A defesa de Oruam se manifestou publicamente após a Justiça do Rio aceitar uma denúncia contra o rapper por tentativa de homicídio qualificado. Em nota enviada à imprensa, os advogados classificaram a reclassificação do caso como uma “manobra jurídica infundada” e falaram em “perseguição de caráter pessoal”.
Inicialmente, o artista havia sido acusado por tráfico de drogas e associação para o tráfico, mas o Ministério Público entendeu que ele e outros envolvidos agiram com intenção de matar os agentes ao jogarem pedras durante uma operação policial. Para os advogados, a denúncia carece de base concreta e estaria sendo usada como instrumento de criminalização midiática.

:::

** TAREFAS E EXERCÍCIOS **
- 1) Responda com base no texto sobre Oruam:
(a) Por qual crime a Justiça do Rio aceitou a denúncia contra o rapper?
(b) De quais crimes o artista havia sido acusado inicialmente?
(c) Segundo o Ministério Público, o que os envolvidos jogaram durante a operação policial?
- 2) Reproduza o trecho do texto sobre Oruam entre "A defesa de" e "de criminalização midiática.", inclusive.
- 3) Escreva a continuação do texto sobre Oruam a partir da última frase apresentada.

** REGISTROS EXIBIDOS **
:::

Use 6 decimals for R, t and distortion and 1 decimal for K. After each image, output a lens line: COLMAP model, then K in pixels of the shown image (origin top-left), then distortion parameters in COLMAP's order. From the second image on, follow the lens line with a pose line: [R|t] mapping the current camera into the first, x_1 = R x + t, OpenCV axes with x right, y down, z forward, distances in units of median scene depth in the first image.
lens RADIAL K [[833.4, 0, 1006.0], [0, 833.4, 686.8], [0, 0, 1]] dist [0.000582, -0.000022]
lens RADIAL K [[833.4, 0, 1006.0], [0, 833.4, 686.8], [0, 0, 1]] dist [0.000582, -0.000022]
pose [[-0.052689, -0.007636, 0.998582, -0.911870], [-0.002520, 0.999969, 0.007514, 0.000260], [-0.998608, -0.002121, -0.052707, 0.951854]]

:::

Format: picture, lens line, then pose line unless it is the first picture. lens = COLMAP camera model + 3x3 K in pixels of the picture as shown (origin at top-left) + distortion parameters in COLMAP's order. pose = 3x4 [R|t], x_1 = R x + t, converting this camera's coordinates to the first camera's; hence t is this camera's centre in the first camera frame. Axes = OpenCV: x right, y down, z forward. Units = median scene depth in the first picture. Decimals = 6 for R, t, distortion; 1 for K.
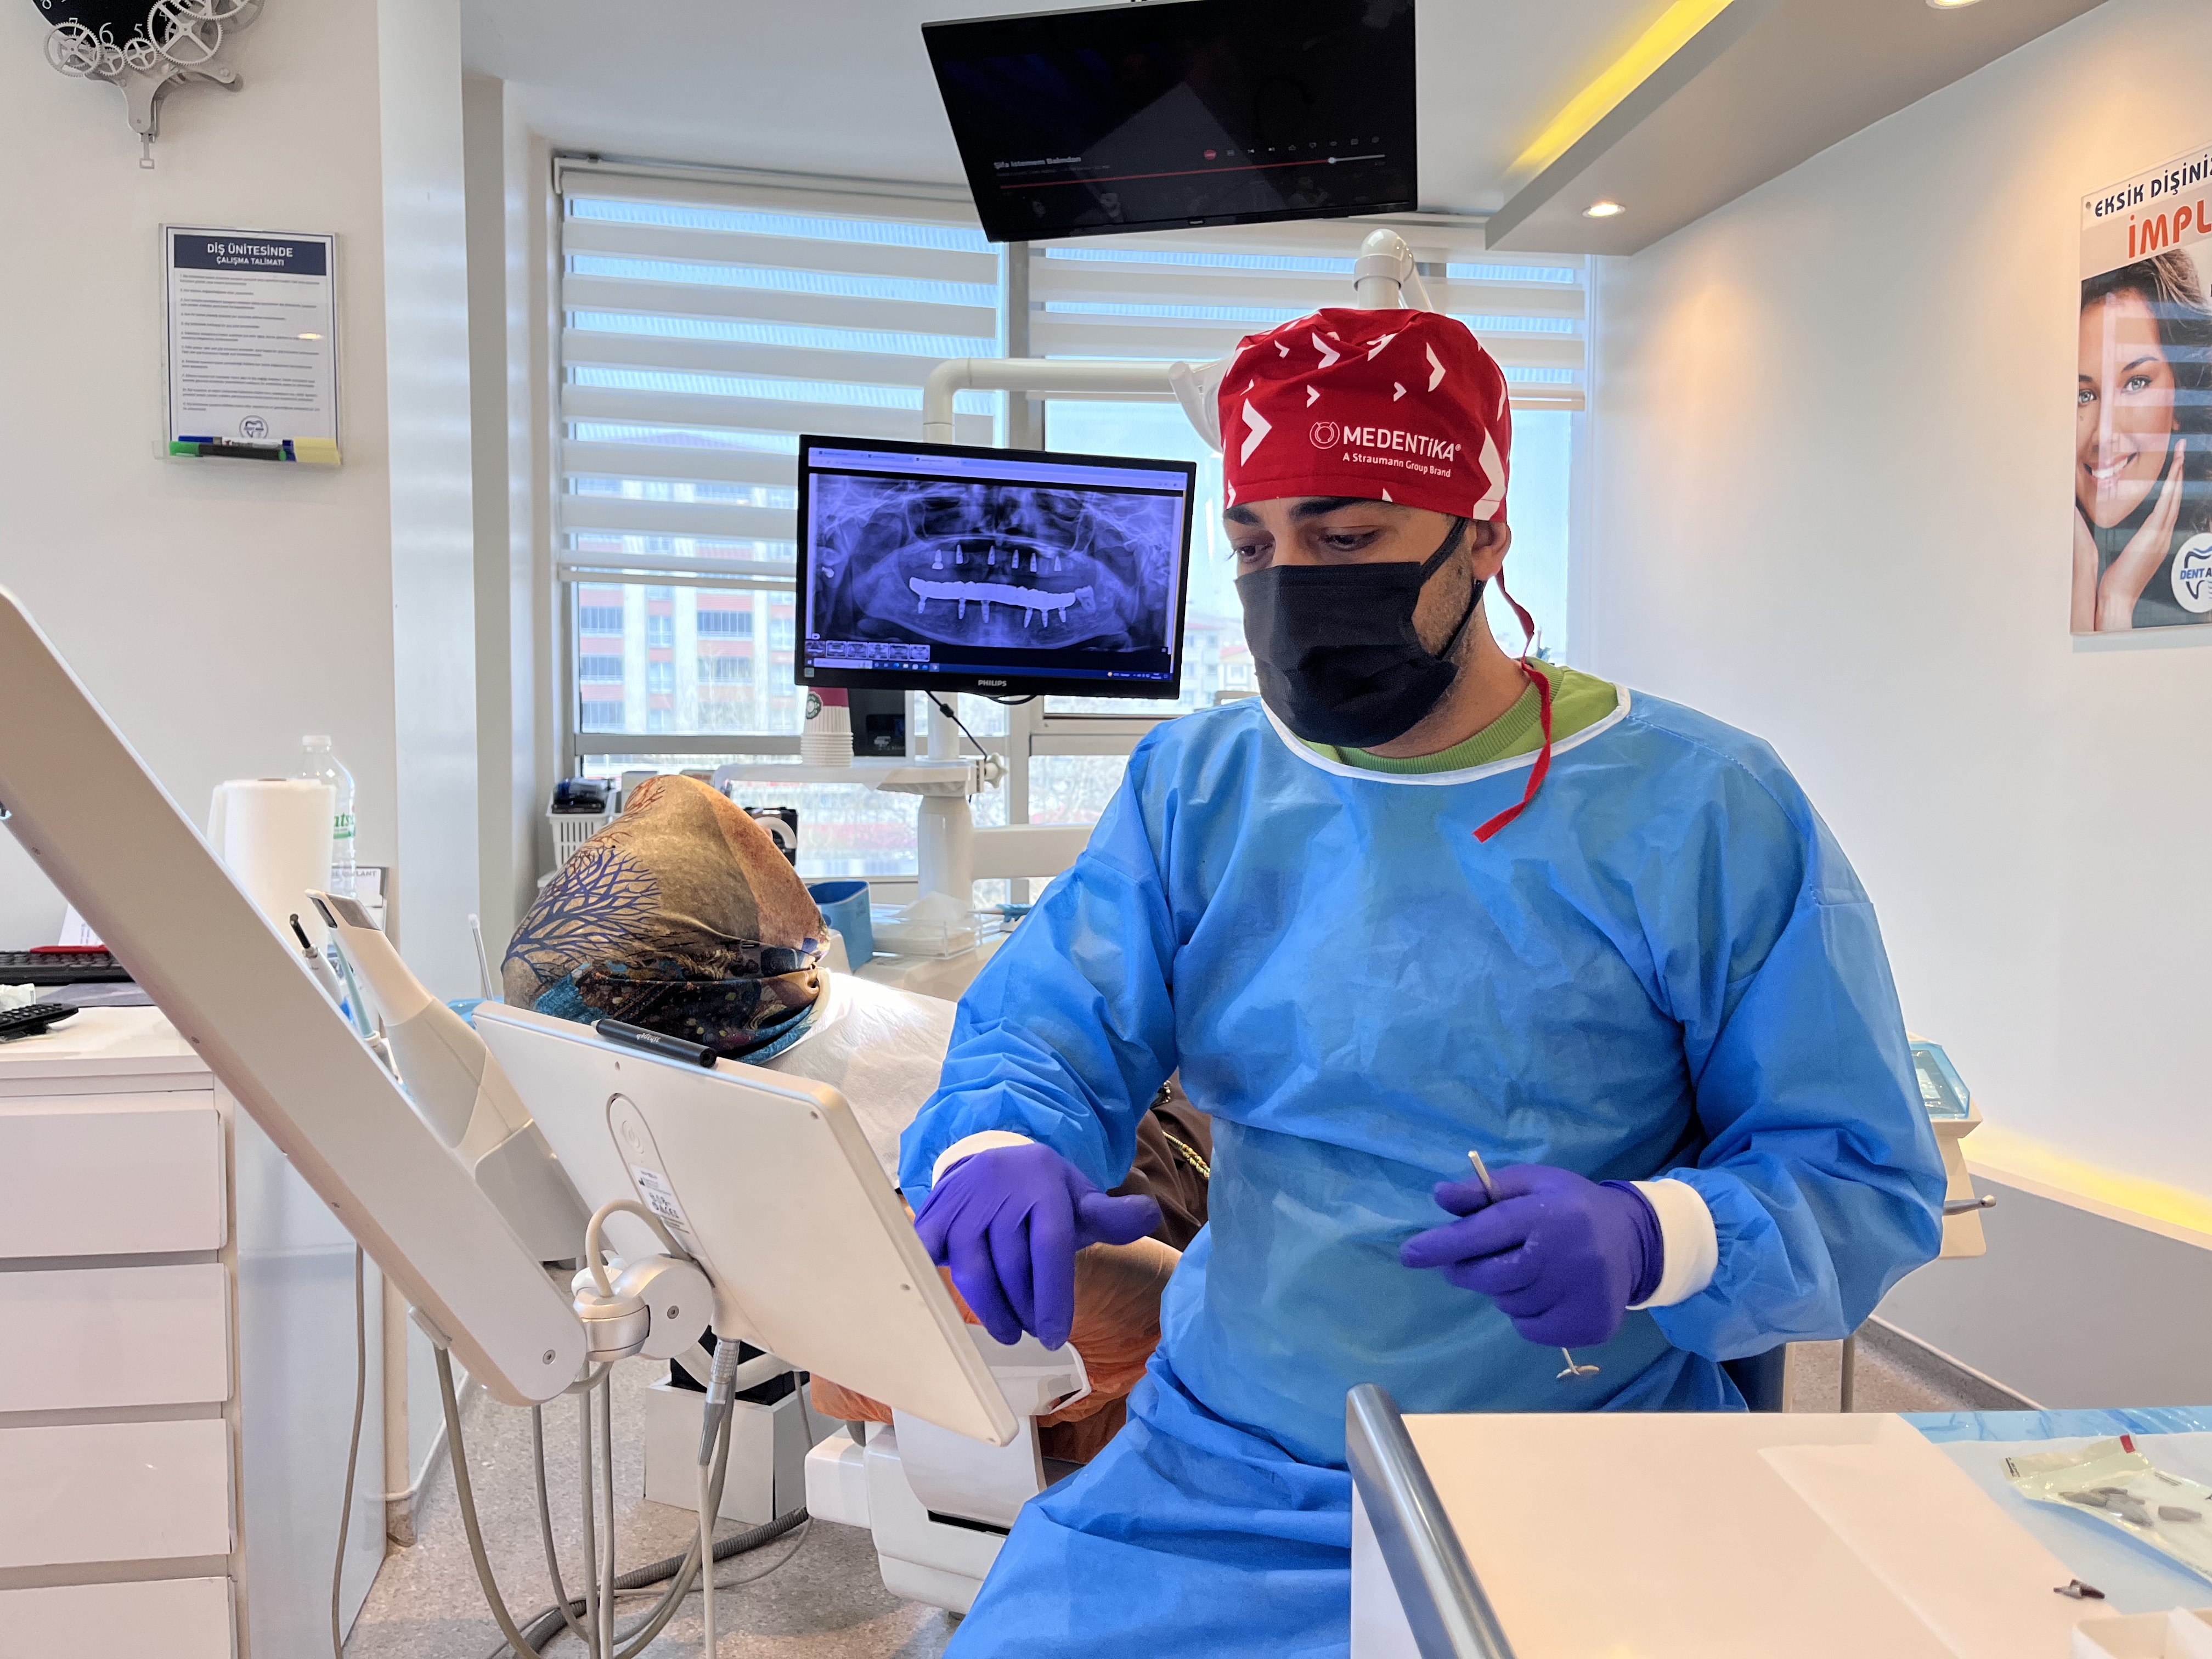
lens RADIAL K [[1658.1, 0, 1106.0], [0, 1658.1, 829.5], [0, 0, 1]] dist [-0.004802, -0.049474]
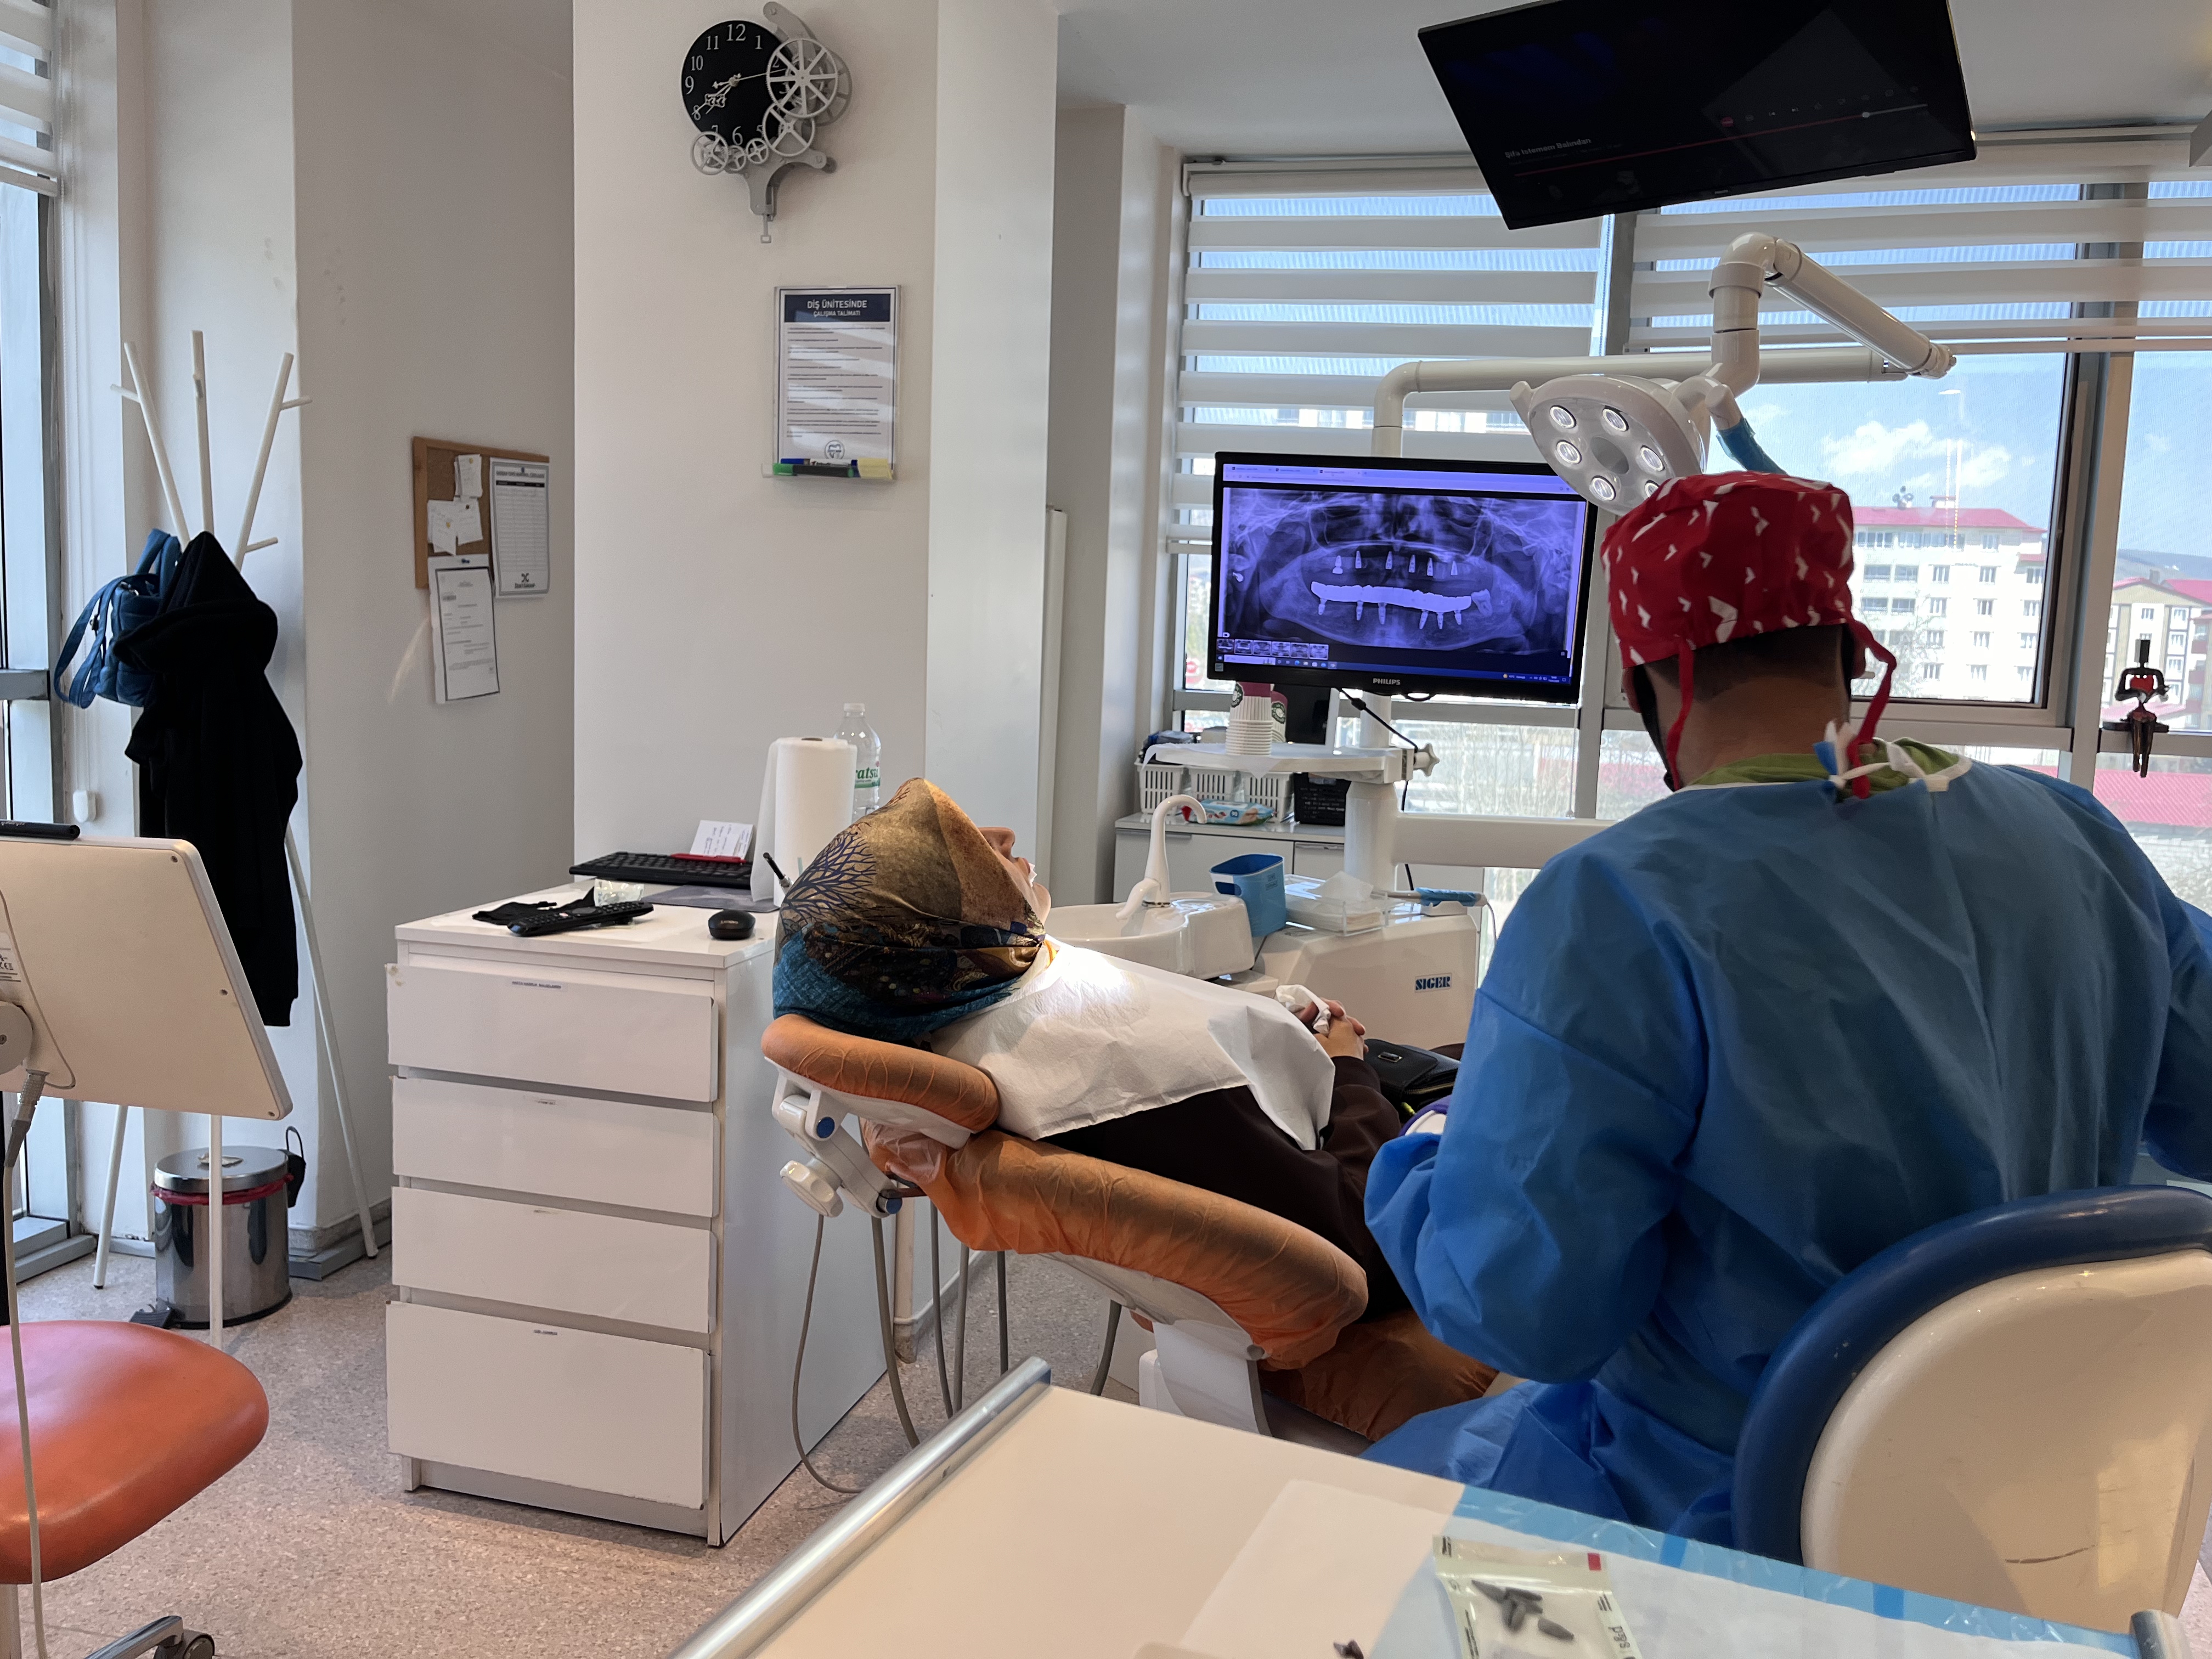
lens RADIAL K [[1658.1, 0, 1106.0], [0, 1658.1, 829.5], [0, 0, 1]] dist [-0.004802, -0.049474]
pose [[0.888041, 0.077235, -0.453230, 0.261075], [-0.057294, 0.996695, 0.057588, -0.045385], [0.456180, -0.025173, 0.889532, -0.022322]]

:::

** LISTA DE RESPOSTAS **
- 1)
(a) Tentativa de homicídio qualificado.
(b) Tráfico de drogas e associação para o tráfico.
(c) Pedras.

- 2)
A defesa de Oruam se manifestou publicamente após a Justiça do Rio aceitar uma denúncia contra o rapper por tentativa de homicídio qualificado. Em nota enviada à imprensa, os advogados classificaram a reclassificação do caso como uma “manobra jurídica infundada” e falaram em “perseguição de caráter pessoal”.
Inicialmente, o artista havia sido acusado por tráfico de drogas e associação para o tráfico, mas o Ministério Público entendeu que ele e outros envolvidos agiram com intenção de matar os agentes ao jogarem pedras durante uma operação policial. Para os advogados, a denúncia carece de base concreta e estaria sendo usada como instrumento de criminalização midiática.

- 3)
“Claramente motivada por interesses midiáticos e não por aspectos concretos e técnicos”, diz o comunicado, que também aponta “alegações frágeis e artificiais” na condução do caso. A defesa ainda nega que os policiais tenham corrido risco real de morte e acusa os agentes de agressões físicas, xingamentos e ameaças armadas dentro da casa do cantor.
A confusão aconteceu em 22 de julho, quando a polícia foi cumprir um mandado de busca e apreensão contra um menor que estaria na casa de Oruam. Após a prisão do jovem, o cantor e outras sete pessoas teriam arremessado pedras contra os policiais, que precisaram se abrigar na viatura. Oruam chegou a ficar foragido, mas se entregou horas depois.